Le féminisme reste controverse littéraire, voire simple jeu de l’esprit. Un exemple, et le plus caractéristique : Mme  de Coicy, ayant posé en principe l’égalité naturelle des sexes, ayant constaté que les femmes, malgré leurs aptitudes, sont exclues de la plupart des professions ou métiers, l’ayant fait avec vigueur, documentation, habileté, tire de son exposé quelle conclusion ?… Celle-ci seulement, qu’il faut créer pour les femmes un ordre de chevalerie. La montagne accouche d’une souris.

Pour quelle raison cette singulière timidité ? C’est que la question féminine ne se pose pas encore au dix-huitième siècle comme de nos jours.
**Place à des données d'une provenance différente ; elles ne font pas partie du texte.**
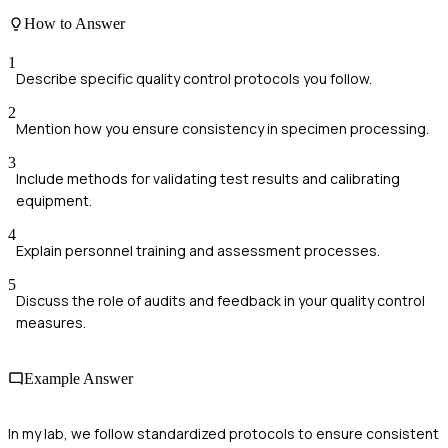
How to Answer
1
Describe specific quality control protocols you follow.
2
Mention how you ensure consistency in specimen processing.
3
Include methods for validating test results and calibrating
equipment.
4
Explain personnel training and assessment processes.
5
Discuss the role of audits and feedback in your quality control
measures.
Example Answer
In my lab, we follow standardized protocols to ensure consistent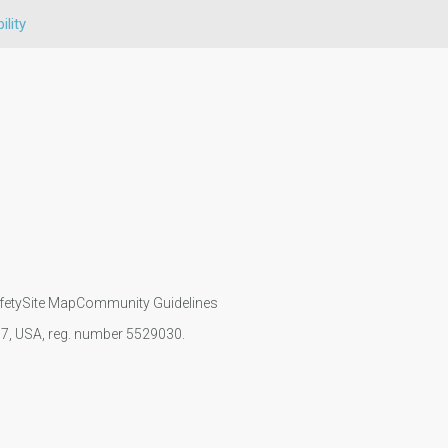
ility
fety
Site Map
Community Guidelines
107, USA, reg. number 5529030.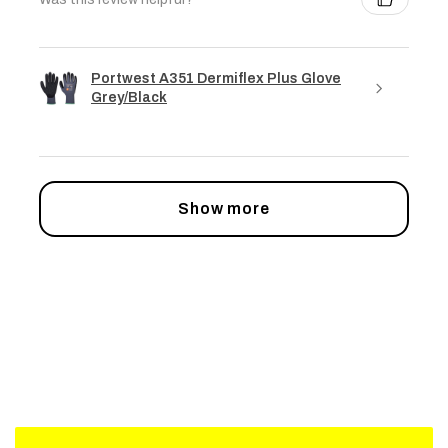
Portwest A351 Dermiflex Plus Glove
Grey/Black
Show more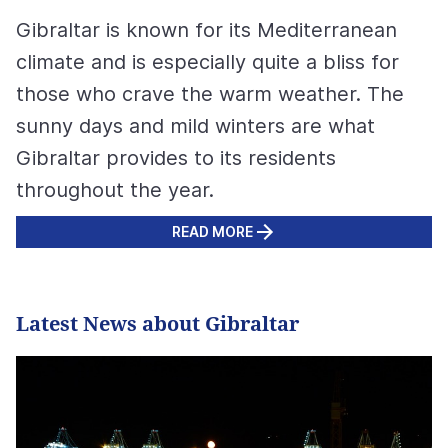
Gibraltar is known for its Mediterranean
climate and is especially quite a bliss for
those who crave the warm weather. The
sunny days and mild winters are what
Gibraltar provides to its residents
throughout the year.
READ MORE
Latest News about Gibraltar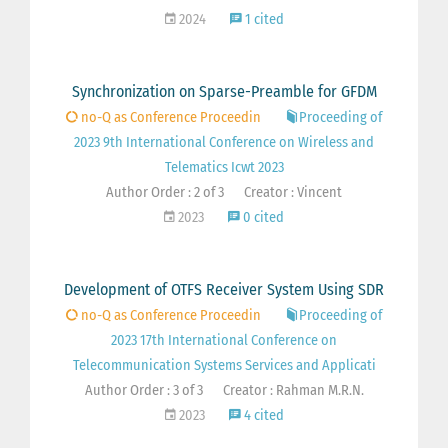
2024
1 cited
Synchronization on Sparse-Preamble for GFDM
no-Q as Conference Proceedin
Proceeding of
2023 9th International Conference on Wireless and
Telematics Icwt 2023
Author Order : 2 of 3
Creator : Vincent
2023
0 cited
Development of OTFS Receiver System Using SDR
no-Q as Conference Proceedin
Proceeding of
2023 17th International Conference on
Telecommunication Systems Services and Applicati
Author Order : 3 of 3
Creator : Rahman M.R.N.
2023
4 cited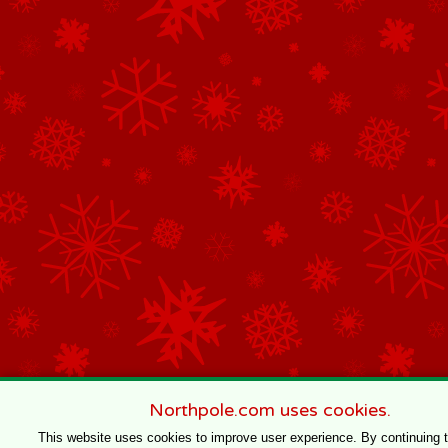
Northpole.com uses cookies.
This website uses cookies to improve user experience. By continuing 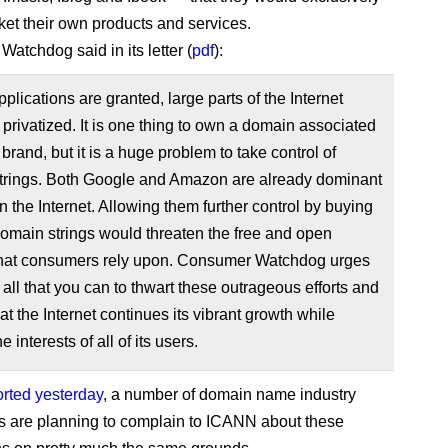
ket their own products and services.
atchdog said in its letter (
pdf
):
pplications are granted, large parts of the Internet
privatized. It is one thing to own a domain associated
 brand, but it is a huge problem to take control of
strings. Both Google and Amazon are already dominant
n the Internet. Allowing them further control by buying
omain strings would threaten the free and open
 that consumers rely upon. Consumer Watchdog urges
 all that you can to thwart these outrageous efforts and
at the Internet continues its vibrant growth while
e interests of all of its users.
orted yesterday
, a number of domain name industry
ts are planning to complain to ICANN about these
C’est qu’à part de très rares penseurs doués d’une observation plus aiguë que leurs contemporains[1], la misère de la femme qui travaille n’apparaît pas dans toute sa tragique horreur, ni la réforme du statut féminin comme le seul remède à cette misère ; c’est que les femmes qui pensent et qui écrivent, quoique moins satisfaites de leur sort que ne le furent leurs aïeules, restent des privilégiées à qui, en dépit de leurs

  1. Tel Mercier dans son Tableau de Paris.